Problem to solve → Write out the whole listing below exactly, skipping each picture.

Records for processing →

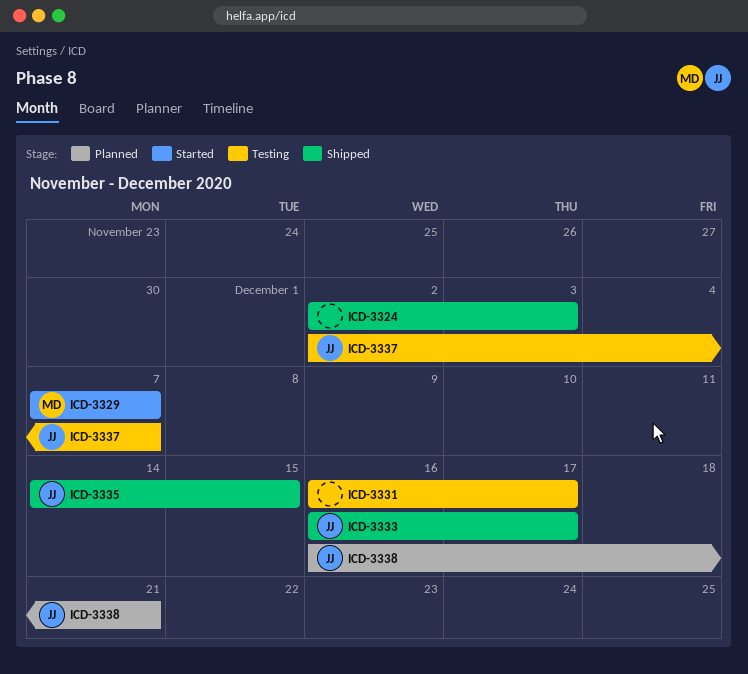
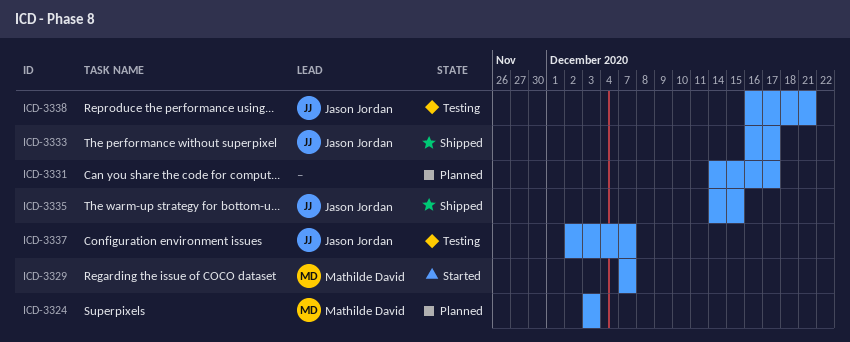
ICD-3324, status: Shipped -> Planned
ICD-3324, owner: none -> Mathilde David
ICD-3324, start: Dec 2 -> Dec 3
ICD-3331, status: Testing -> Planned
ICD-3331, start: Dec 16 -> Dec 14
ICD-3338, status: Planned -> Testing

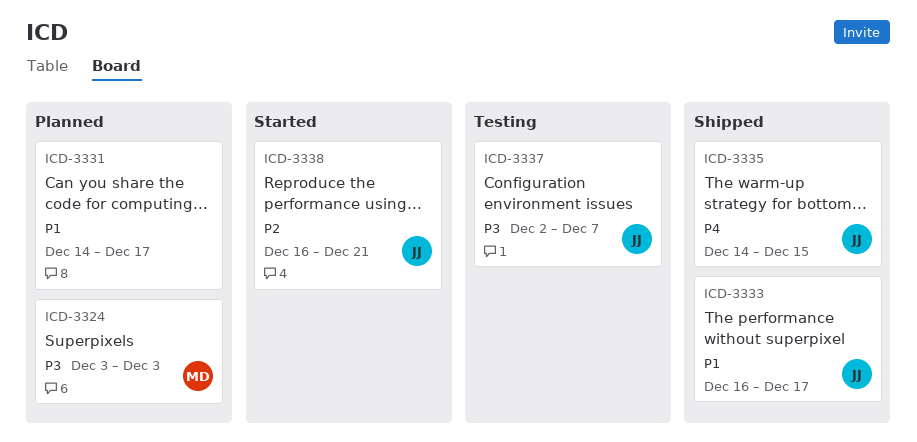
ICD-3329: present -> none
ICD-3338, status: Testing -> Started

Result for this task →
ICD-3324, status: Shipped -> Planned
ICD-3324, owner: none -> Mathilde David
ICD-3324, start: Dec 2 -> Dec 3
ICD-3331, status: Testing -> Planned
ICD-3331, start: Dec 16 -> Dec 14
ICD-3338, status: Planned -> Testing

ICD-3329: present -> none
ICD-3338, status: Testing -> Started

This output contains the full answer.